PROBLEM DETAILS
From the entries provided below, copy each line that contains the word "SEQUENCE".

Stored records:
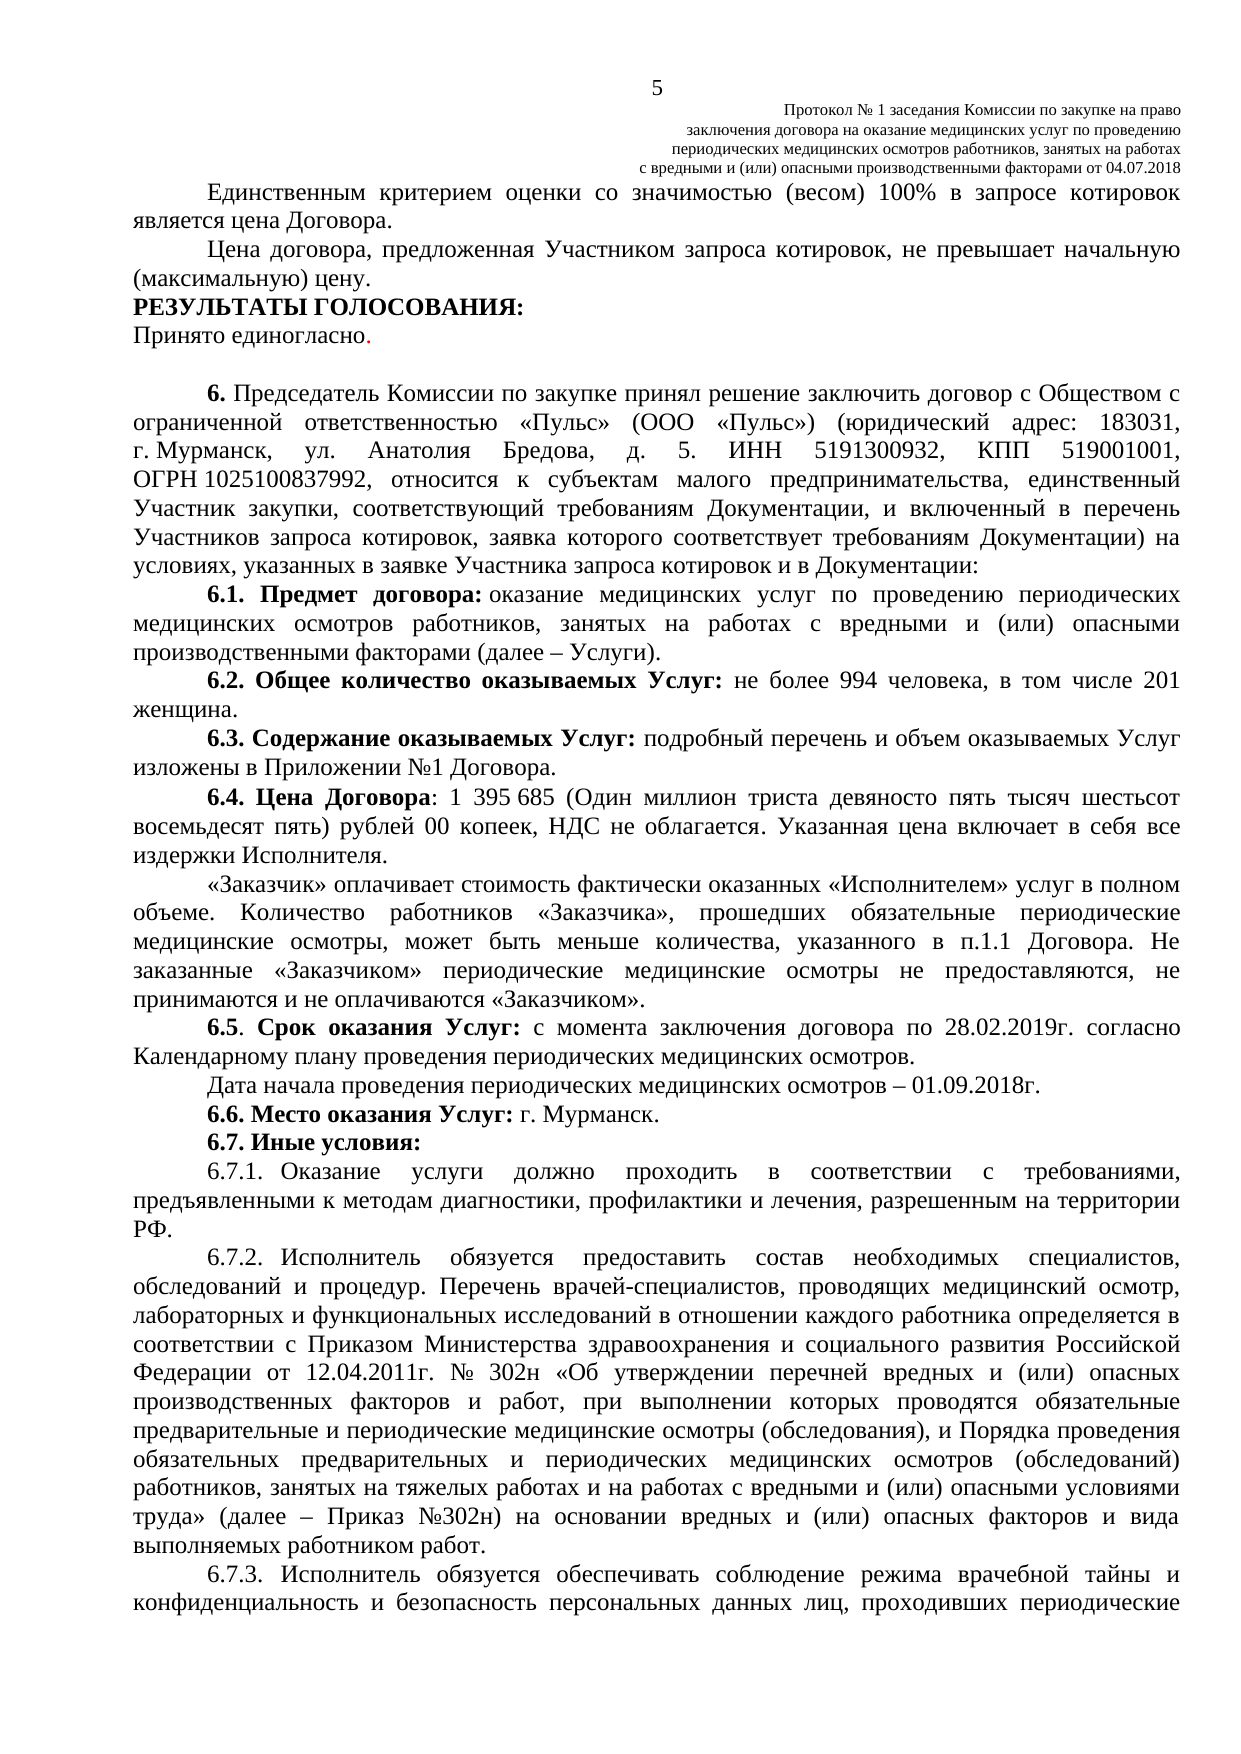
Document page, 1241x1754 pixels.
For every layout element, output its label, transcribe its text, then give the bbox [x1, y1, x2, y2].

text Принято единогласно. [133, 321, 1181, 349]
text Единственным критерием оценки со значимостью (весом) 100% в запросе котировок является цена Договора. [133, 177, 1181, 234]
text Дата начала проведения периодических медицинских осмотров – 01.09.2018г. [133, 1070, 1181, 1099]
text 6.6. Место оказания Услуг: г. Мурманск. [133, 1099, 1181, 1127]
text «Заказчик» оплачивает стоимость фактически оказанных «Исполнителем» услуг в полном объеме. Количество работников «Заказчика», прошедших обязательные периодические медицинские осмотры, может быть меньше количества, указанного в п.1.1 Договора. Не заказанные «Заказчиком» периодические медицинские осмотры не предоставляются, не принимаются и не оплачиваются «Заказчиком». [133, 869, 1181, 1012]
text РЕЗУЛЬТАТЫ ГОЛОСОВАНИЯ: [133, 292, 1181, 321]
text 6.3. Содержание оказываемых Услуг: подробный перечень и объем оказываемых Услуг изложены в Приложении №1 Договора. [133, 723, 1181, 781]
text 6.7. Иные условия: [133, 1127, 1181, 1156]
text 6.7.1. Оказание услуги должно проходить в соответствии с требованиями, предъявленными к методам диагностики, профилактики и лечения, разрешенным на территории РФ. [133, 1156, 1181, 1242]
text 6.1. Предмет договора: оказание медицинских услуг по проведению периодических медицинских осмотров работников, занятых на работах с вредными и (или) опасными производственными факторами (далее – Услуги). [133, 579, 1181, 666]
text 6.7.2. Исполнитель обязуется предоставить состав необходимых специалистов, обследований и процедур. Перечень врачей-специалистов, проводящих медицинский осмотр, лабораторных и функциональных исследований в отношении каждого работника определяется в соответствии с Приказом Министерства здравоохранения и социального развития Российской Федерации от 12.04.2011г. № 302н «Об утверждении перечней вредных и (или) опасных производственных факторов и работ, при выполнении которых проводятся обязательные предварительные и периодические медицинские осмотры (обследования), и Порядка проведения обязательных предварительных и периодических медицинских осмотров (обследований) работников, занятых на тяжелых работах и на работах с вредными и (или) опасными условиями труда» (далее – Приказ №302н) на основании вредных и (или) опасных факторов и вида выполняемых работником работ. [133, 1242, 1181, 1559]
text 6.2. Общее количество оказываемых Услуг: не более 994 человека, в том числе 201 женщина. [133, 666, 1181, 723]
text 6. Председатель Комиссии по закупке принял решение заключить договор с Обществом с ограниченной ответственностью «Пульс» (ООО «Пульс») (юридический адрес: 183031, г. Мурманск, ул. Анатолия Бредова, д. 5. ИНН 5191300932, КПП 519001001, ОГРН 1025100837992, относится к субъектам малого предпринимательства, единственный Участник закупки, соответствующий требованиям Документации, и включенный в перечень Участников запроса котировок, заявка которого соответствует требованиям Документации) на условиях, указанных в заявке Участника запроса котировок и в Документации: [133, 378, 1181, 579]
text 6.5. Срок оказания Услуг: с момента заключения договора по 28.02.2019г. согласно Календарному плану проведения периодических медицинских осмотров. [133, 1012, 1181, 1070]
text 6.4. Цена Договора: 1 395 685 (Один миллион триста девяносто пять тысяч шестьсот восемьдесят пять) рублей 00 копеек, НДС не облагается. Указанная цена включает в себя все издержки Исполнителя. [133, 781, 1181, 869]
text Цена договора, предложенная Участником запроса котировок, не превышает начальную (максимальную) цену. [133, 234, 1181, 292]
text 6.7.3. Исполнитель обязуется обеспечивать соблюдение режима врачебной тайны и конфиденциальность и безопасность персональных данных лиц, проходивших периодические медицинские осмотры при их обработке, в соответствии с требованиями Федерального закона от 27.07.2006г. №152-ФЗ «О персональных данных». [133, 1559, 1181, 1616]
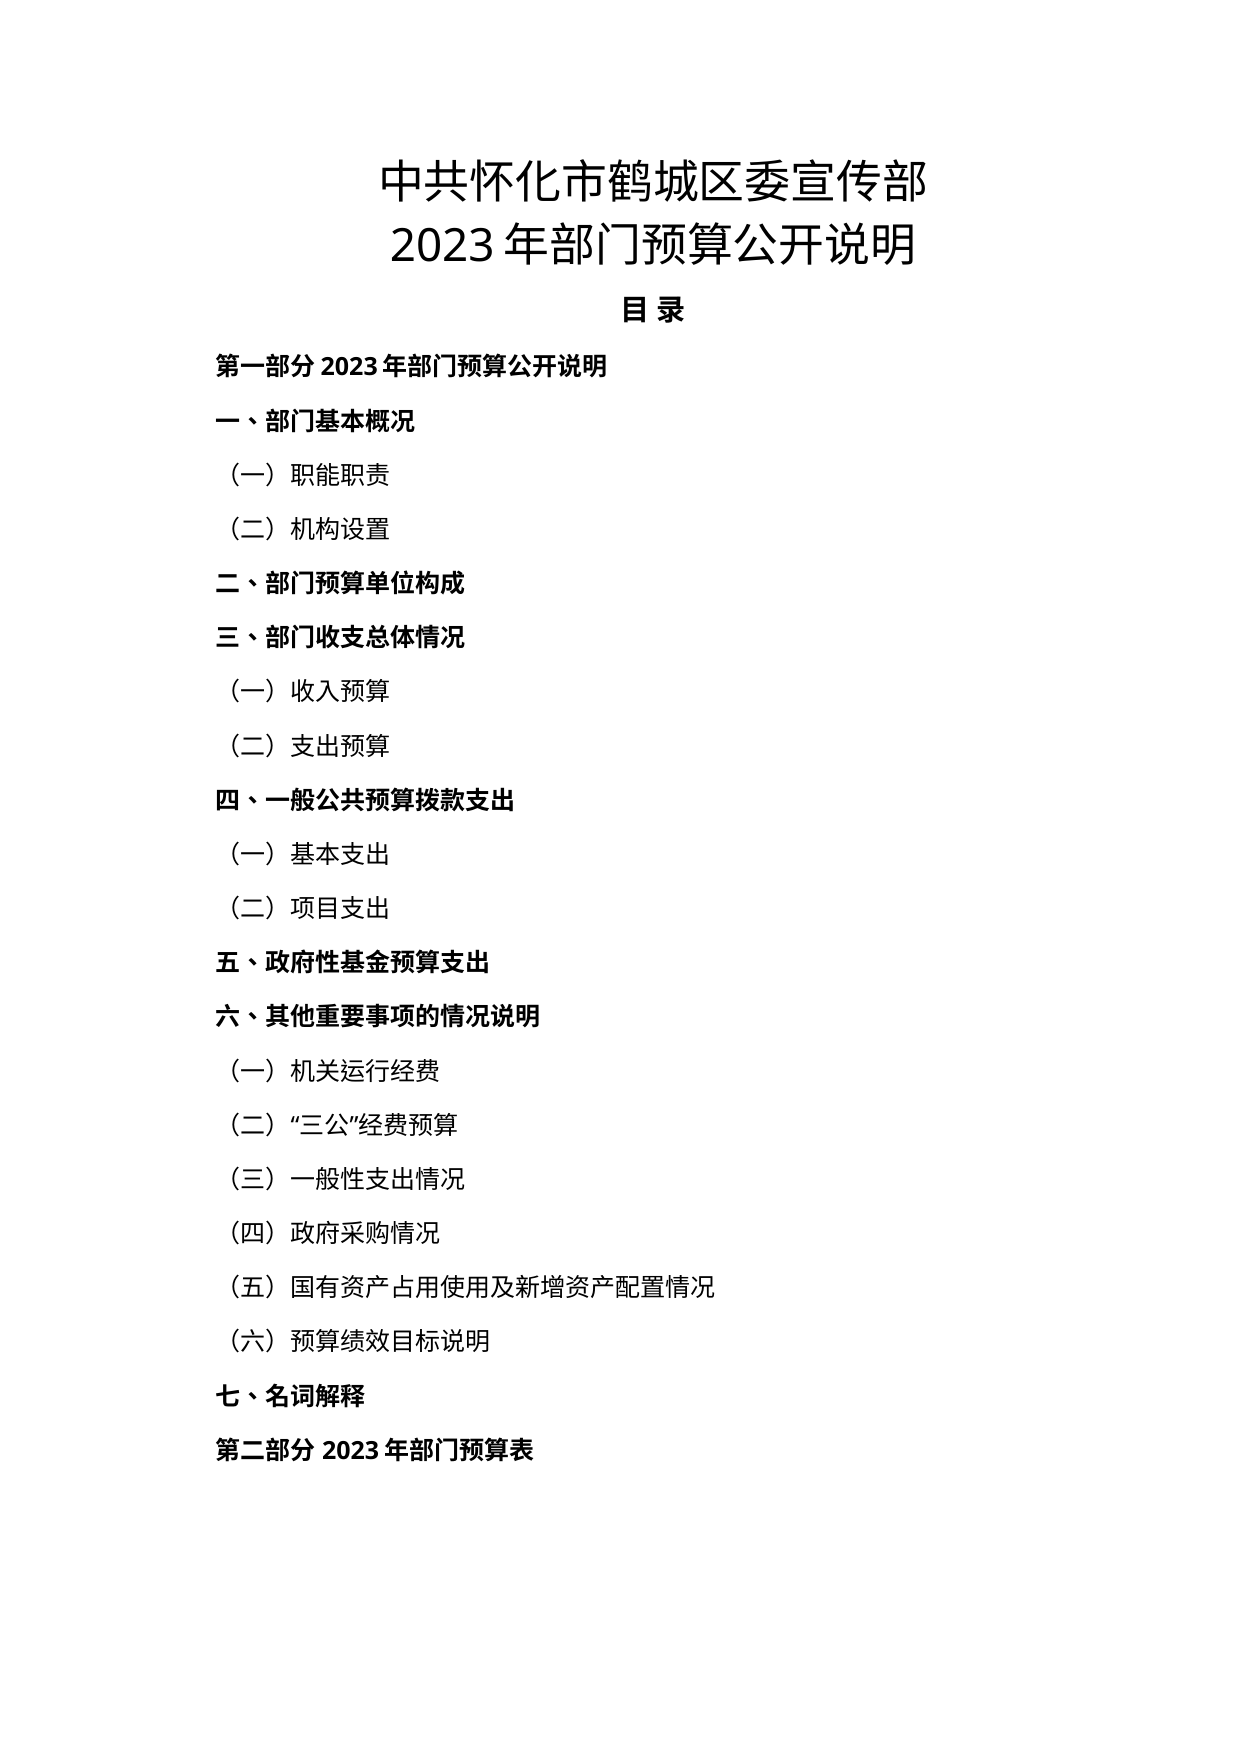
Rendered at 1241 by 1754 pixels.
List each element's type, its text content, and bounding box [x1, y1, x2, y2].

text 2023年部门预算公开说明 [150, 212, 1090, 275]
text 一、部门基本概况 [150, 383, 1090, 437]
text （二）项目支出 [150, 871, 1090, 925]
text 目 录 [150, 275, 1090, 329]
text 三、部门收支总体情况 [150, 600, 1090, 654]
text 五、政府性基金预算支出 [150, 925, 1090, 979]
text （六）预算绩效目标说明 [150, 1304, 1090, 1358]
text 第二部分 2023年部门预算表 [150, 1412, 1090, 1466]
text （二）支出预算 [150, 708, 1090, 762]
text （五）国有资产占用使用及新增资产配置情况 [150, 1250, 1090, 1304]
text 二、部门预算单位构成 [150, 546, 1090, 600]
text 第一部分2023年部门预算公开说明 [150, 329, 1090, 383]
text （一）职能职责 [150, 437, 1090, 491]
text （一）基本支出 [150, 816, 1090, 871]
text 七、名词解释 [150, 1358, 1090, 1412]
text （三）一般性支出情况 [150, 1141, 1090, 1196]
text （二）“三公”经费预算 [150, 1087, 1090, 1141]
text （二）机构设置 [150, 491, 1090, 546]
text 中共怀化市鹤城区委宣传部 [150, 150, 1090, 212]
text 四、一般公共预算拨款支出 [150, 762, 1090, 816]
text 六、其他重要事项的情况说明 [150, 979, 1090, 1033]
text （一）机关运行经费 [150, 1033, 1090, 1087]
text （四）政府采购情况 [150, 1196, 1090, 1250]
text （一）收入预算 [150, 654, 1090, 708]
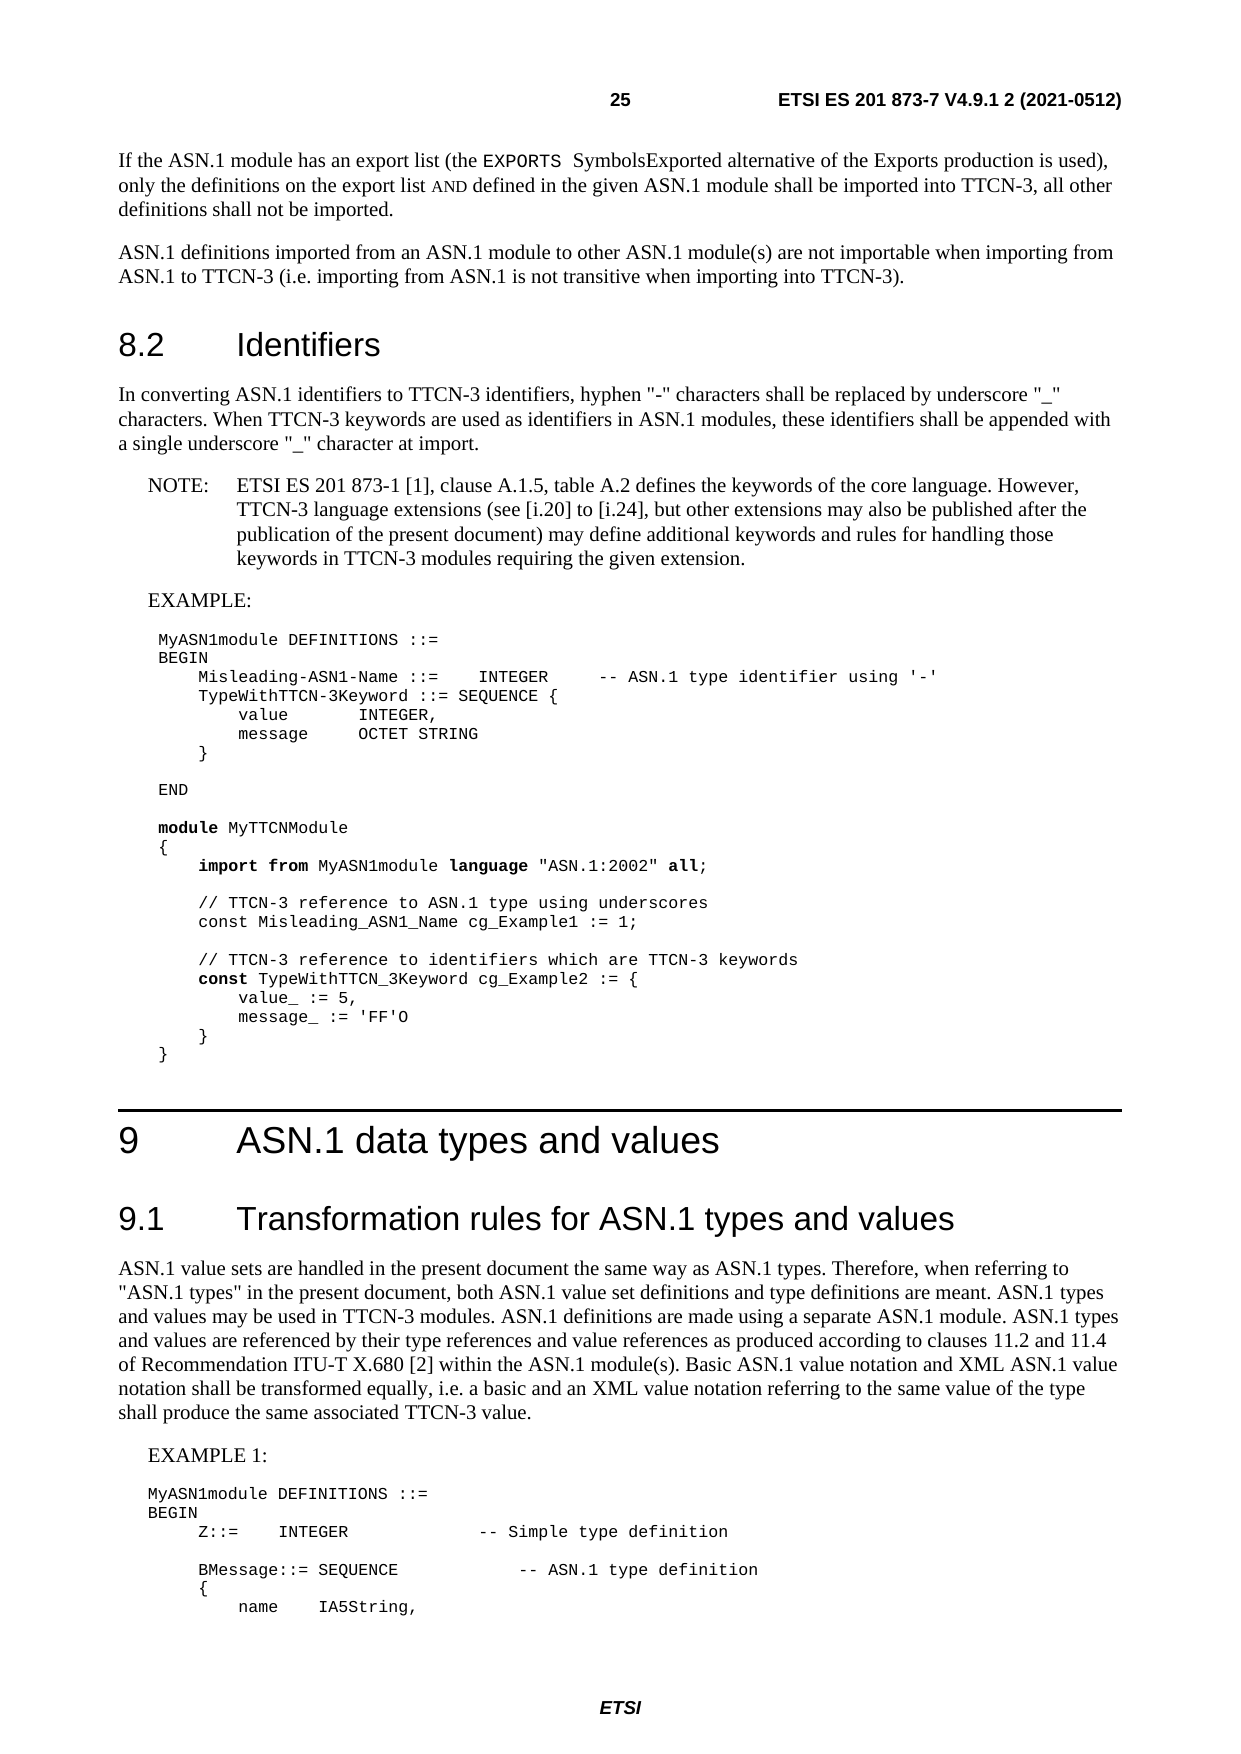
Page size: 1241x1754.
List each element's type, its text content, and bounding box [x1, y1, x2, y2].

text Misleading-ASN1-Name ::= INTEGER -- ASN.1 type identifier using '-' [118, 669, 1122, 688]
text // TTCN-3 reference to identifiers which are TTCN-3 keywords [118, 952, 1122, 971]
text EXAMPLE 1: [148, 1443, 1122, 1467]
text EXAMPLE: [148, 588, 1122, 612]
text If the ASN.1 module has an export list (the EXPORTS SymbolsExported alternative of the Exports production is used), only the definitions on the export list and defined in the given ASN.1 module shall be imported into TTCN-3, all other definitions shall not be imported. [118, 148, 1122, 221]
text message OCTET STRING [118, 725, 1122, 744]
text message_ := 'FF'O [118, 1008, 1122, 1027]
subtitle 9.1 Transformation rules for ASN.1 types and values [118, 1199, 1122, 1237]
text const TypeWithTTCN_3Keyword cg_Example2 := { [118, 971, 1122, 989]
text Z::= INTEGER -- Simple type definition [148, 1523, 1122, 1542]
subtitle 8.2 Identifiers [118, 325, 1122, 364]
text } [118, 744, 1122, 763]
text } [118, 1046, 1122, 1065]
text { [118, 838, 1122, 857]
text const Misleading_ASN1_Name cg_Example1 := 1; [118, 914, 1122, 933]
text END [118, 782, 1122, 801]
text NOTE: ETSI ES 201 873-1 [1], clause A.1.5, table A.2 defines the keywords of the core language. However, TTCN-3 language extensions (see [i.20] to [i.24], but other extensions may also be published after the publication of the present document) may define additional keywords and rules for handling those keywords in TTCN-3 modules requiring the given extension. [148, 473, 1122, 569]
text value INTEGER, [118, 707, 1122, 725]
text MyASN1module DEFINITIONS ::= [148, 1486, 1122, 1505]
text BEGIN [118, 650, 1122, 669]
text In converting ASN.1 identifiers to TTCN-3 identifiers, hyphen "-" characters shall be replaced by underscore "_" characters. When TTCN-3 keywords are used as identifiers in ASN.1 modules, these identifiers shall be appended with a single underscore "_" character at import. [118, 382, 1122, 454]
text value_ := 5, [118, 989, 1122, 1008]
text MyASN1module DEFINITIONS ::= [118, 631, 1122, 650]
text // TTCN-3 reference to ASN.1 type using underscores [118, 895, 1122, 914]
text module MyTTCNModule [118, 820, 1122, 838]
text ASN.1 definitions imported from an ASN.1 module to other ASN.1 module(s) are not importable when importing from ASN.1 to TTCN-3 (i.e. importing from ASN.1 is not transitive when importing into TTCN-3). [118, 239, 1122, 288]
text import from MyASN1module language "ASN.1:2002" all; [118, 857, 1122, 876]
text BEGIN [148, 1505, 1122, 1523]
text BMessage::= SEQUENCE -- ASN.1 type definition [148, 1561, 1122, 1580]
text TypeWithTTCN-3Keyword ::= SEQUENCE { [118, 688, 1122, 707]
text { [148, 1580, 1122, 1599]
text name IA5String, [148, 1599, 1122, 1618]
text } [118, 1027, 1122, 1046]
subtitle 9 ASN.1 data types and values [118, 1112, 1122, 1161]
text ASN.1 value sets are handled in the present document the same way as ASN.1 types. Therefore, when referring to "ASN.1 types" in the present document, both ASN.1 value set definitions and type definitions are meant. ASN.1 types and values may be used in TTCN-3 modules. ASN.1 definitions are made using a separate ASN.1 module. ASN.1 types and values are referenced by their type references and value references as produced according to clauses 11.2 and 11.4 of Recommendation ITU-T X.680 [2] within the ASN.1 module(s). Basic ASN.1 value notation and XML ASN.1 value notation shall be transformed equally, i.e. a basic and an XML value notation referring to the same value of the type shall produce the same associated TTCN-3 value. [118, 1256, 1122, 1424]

SOLUTION FOR THIS PROBLEM
text BMessage::= SEQUENCE -- ASN.1 type definition [148, 1561, 1122, 1580]
text TypeWithTTCN-3Keyword ::= SEQUENCE { [118, 688, 1122, 707]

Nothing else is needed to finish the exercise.